There are greater differences to be found in the critical reception. The Lion King is a box office success, reaping in $1.6bn, but you could also brandish it as a critical failure. On Rotten Tomatoes was certified rotten, with a score of 53%. The movie’s lack of support among the critical audience compared to the favourable reviews for the director’s other movie, The Jungle Book, bewildered me. The prevailing criticism among critics is the lack of soul behind the photorealistic characters. Their performance becomes reduced to the spoken word, and critics like A. A. Dowd believes most of the emotional quality of the film derives from the memory of its two dimensional predecessors. But didn’t both depict animal actors? Why did it work for one and not for the other?

The Jungle Book held its fair share of criticism for its ‘dead-eyed’ animals, and yet it was significantly better received. It may suggest that films with interactions between human and animal actors can afford to pursue realism. The supposed emotional absence is filled by the relationship between the familiar (Mowgli) and the unfamiliar (the animals). This could be an explanation for why Favreau’s predecessor was more successful. However, this may suggest that the existence of this interaction is necessary for us to empathise with the characters, meaning that all-animal casts may not suitable for this mode of filmography.

Looking at Carolyn Giardina’s Hollywood Reporter article on The Jungle Book introduces more differences between the animating styles and factors to its critical success. The key difference between the two movies is that Favreau dared to deviate from the original Jungle Book. He reversed Walt Disney’s musical adaptation of the novel, cutting most of the musical numbers, sparing ‘The Bare Necessities’ and ‘I Wan’na Be Like You.’ The limited music matched the darker atmosphere, whilst satisfying the audience’s expectations. Nevertheless, it would be a mistake to conclude this is as true for all live action. Most of Disney’s collection derive from old folk tales, covering darker themes. For example, the earliest form of Sleeping Beauty depicts the title character being raped by the Prince. Live-action attracts more mature viewers and this could be the beginning for these effaced darker themes to resurface to some degree. The Jungle Book and The Lion King are certainly darker than their original cartoons. We should expect future live-actions to lose the loveable musicality, which has proved to be incongruent with the darker atmosphere.

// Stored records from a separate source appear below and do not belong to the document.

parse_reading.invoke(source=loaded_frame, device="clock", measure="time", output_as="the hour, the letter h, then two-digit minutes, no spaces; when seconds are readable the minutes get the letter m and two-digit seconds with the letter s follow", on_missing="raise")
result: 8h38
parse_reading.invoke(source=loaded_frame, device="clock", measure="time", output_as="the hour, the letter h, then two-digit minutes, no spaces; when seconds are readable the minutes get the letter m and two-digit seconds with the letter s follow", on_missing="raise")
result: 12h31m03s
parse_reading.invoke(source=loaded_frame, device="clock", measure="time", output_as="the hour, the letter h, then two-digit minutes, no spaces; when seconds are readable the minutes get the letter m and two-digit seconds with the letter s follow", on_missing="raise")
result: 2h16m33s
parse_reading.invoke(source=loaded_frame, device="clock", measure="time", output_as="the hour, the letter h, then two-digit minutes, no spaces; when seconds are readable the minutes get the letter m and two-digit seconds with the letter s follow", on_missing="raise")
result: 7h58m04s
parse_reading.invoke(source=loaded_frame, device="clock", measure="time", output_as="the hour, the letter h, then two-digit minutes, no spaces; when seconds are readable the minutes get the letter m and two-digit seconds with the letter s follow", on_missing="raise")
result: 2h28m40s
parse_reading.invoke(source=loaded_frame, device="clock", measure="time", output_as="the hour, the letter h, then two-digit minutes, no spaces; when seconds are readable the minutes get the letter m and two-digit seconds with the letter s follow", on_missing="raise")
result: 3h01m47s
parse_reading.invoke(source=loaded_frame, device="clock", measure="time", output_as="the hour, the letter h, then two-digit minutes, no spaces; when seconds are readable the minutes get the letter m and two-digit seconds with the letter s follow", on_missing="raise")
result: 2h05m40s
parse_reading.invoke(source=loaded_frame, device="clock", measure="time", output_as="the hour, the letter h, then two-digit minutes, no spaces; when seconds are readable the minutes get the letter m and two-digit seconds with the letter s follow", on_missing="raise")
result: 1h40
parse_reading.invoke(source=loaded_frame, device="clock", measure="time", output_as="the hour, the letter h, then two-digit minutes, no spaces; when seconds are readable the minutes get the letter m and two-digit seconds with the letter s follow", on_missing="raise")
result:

I’m uncertain whether The Lion King could ever win the hearts of the critics in its current form. Realism definitely lends it many qualities that must’ve inspired the re-imagining in the first place. You can outline a whole list of factors to why the film failed, and maybe slightly more anthropomorphised animals is the sad future that we will have to face. That, or a more daring director may find the solution lies in no longer worshiping the origins.

My article has had the objective of outlining what we will be losing. This is a negative way of framing this transition from cartoon to live-action. You may mourn the loss of the good old days, however, art progresses. With every new technical or philosophical milestone, we gain something new. It is inherent in Disney’s folktale origins to reimagine and modernise for their time. In the future, Producers tasked with remaking these classics must be bold enough to tamper with the old, and it is also important for audiences to understand animating styles beyond their aesthetic quality. Without the pressure of nostalgia craving, the future remakes should better justify their existence.